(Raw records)
§

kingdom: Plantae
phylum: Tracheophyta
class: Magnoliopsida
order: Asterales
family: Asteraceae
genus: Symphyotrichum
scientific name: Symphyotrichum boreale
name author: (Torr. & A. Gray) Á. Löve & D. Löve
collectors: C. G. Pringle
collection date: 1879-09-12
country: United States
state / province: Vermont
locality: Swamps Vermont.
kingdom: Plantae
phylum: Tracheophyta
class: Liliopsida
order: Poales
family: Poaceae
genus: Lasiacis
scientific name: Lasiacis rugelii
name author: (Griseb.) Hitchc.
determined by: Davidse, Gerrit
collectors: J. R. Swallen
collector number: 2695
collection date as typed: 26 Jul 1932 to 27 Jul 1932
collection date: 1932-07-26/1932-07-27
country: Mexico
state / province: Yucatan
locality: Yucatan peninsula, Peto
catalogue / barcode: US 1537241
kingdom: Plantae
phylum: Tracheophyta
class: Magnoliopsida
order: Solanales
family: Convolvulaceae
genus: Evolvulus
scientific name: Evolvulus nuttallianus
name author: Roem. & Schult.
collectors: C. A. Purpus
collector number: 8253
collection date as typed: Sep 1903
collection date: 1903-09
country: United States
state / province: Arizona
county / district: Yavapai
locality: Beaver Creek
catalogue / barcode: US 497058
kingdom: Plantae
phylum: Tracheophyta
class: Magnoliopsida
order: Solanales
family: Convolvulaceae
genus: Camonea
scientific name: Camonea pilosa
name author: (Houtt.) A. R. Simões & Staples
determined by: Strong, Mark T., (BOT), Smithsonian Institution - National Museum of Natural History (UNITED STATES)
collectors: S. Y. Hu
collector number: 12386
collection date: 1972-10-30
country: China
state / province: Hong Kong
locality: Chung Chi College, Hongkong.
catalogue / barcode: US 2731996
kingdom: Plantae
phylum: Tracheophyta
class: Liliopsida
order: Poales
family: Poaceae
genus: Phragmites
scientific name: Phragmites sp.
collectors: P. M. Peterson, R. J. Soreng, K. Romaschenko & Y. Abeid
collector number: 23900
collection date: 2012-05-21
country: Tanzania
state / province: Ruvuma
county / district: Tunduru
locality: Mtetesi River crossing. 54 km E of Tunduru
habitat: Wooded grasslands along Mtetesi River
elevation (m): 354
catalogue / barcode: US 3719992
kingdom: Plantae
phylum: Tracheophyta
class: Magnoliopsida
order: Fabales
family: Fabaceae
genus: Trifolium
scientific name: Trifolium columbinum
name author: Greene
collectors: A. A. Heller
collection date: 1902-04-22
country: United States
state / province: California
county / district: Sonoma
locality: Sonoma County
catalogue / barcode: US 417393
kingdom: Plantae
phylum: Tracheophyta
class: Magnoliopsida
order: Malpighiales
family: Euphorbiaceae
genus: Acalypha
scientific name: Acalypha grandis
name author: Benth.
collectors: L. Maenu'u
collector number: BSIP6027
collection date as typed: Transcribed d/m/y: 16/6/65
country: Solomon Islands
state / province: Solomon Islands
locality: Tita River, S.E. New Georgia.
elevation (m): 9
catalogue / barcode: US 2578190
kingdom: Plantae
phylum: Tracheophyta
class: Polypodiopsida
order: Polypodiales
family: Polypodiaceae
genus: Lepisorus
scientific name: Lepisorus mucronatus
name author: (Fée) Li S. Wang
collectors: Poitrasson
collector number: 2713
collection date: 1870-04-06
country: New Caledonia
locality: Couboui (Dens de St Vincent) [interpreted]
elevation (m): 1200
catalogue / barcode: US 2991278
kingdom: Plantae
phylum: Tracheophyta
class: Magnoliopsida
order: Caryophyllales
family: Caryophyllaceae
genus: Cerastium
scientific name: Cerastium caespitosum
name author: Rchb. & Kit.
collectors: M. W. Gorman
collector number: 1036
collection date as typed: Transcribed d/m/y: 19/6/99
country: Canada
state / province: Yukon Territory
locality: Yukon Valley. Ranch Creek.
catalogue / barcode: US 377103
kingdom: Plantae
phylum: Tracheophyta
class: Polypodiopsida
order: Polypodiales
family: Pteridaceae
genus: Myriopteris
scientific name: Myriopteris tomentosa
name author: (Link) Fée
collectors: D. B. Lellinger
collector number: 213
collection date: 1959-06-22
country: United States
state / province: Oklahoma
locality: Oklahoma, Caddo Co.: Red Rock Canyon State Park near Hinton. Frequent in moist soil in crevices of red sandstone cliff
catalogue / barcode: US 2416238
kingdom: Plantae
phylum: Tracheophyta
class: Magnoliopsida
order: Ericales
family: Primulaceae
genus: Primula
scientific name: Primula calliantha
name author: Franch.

§

(Task) Return every line of the records above that contains the string "collectors", treating uppercase and lowercase as different.

(Result of this exercise)
collectors: C. G. Pringle
collectors: J. R. Swallen
collectors: C. A. Purpus
collectors: S. Y. Hu
collectors: P. M. Peterson, R. J. Soreng, K. Romaschenko & Y. Abeid
collectors: A. A. Heller
collectors: L. Maenu'u
collectors: Poitrasson
collectors: M. W. Gorman
collectors: D. B. Lellinger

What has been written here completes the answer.